Some individuals might view themselves as unproductive or burdensome and, on that basis, as candidates for assisted suicide, especially if a physician raises it or validates a request.
This is a very valid concern as the data from Oregon shows that in 2016, nearly one out of two (48.87%) people who died after taking prescribed lethal medication cited concerns about being a “Burden on family, friends/caregivers” as a reason for the request.
Does the concern about being a burden originate solely from the person or is it generated by subtle (or not so subtle) messages from family, friends and caregivers - including physicians - who find the person to be a burden or a nuisance or just taking too long to die?
Elder Law expert Margaret Dore has commented:
In both Washington and Oregon, the official reporting forms include a check-the-box question with seven possible "concerns" that contributed to the lethal dose request. These concerns include the patient's feeling that he was a "burden." The prescribing doctor is instructed: "Please check 'yes,' 'no,' or 'don't know' depending on whether or not you believe that a concern contributed to the request." In other states, a person being described as a "burden" is a warning sign of abuse. For example, Sarah Scott of Idaho Adult Protection Services describes the following "warning sign": "Suspect behaviour by the caregiver . . . [d]escribes the vulnerable adult as a burden or nuisance." The recommendation is that when such "warning signs" exist, a report should be made to law enforcement and/or to the local adult protective services provider. Washington and Oregon, by contrast, instruct its doctors to check a "burden" box. Washington and Oregon promote the idea that its citizens are burdens, which justifies the prescription of lethal drugs to kill them. Washington's and Oregon's Acts do not promote patient "control," but officially sanctioned abuse of vulnerable adults.
The ACP Position Paper also refers to the link between legalizing assisted suicide and an overall increase in the suicide rate, especially among the elderly:
Physician-assisted suicide laws have been associated with a 6% increase in total suicides (15% in those older than 65 years) in the states where physician-assisted suicide is legal, controlling for state-specific time trends.

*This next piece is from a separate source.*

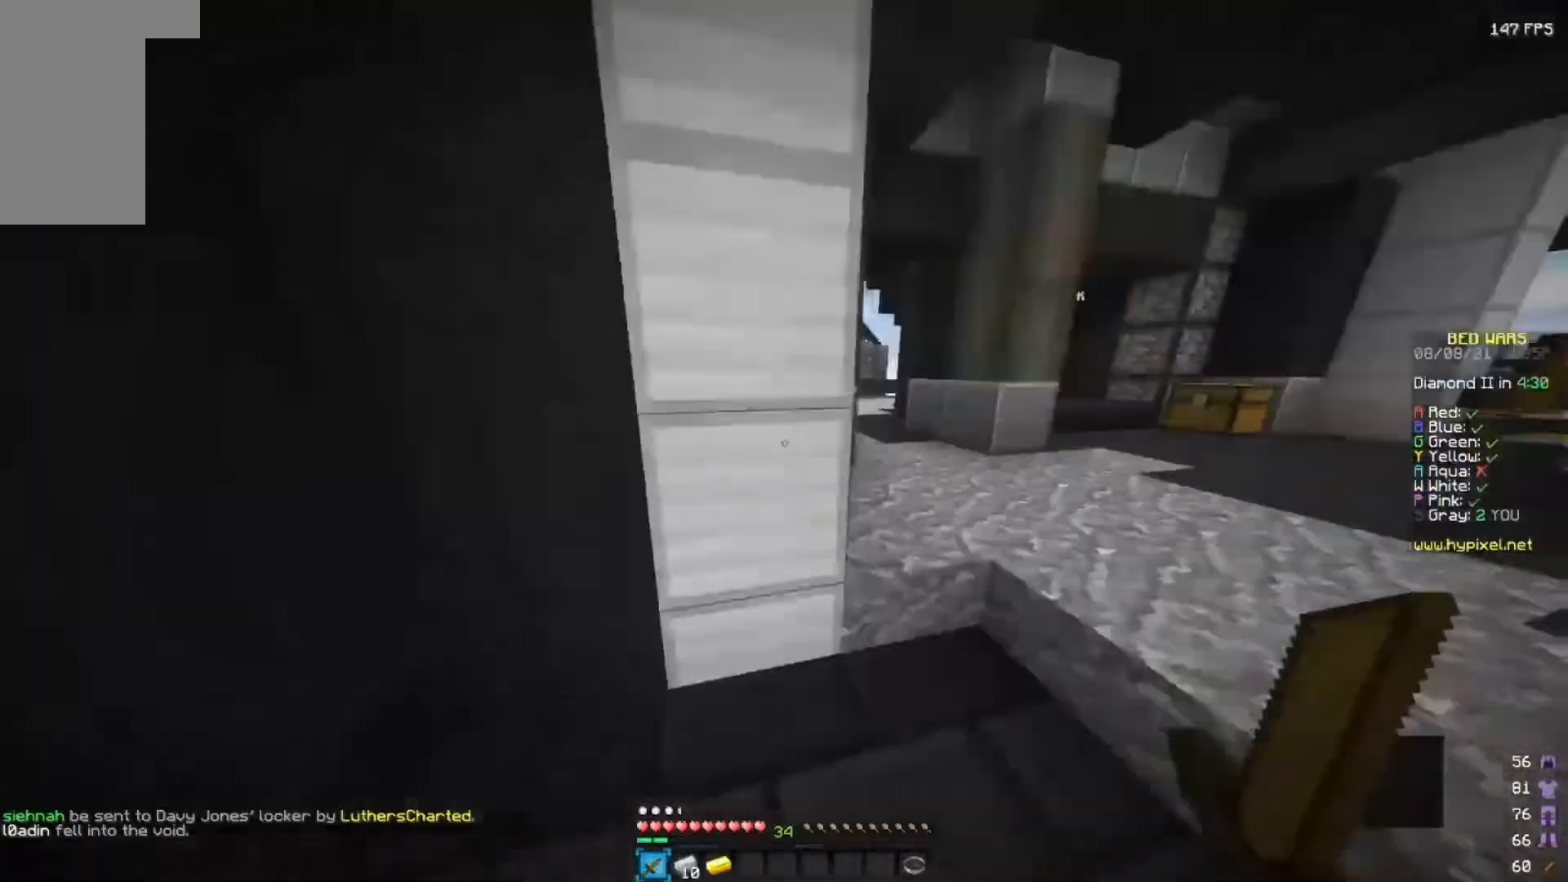
{"keys": ["w"], "mouse": [], "events": [[50, "a", "up"], [50, "d", "down"], [183, "w", "up"], [367, "w", "down"], [417, "d", "up"]]}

The American College of Physicians acknowledges the valid concerns from disability groups.
Vulnerable communities and individuals raise strong concerns that legalization leads to attitudinal changes, subtle biases about quality of life, and judgments that some lives are not worth living. National disability groups are opposed to physician-assisted suicide.
Rather than just rejecting assisted suicide as incompatible with the proper goals of medicine as well as the common good, the ACP’s Position Paper sets out a very helpful 12 step program for caring for patients at the end-of-life who may at some stage request assisted suicide:
Regardless of jurisdiction, physicians may encounter patients who request physician-assisted suicide (or express fear of suffering with death). Patient concerns and reasons for the request should be discussed thoroughly. As for all patients nearing the end of life, the physician should:
Be present, listening to the patient and keeping dialogue open, exploring the reasons for the request, trying to understand its meaning and seeking alternative solutions where possible.
Affirm that he or she will care for and not abandon the patient, accompanying and advising the patient through the journey of end-of-life care (studies suggest “the desire to hasten death is future focused and appears to be related to fear of distress and not coping, rather than with current levels of distress or coping ability”.
Discuss patient goals of care and the nature of curative and comfort care, explaining a both/and approach to disease-oriented and palliative care as well as an either/or approach and asking, for example, how do you hope I can help you?
Facilitate advance care planning and an understanding of surrogate decision making, as desired by the patient.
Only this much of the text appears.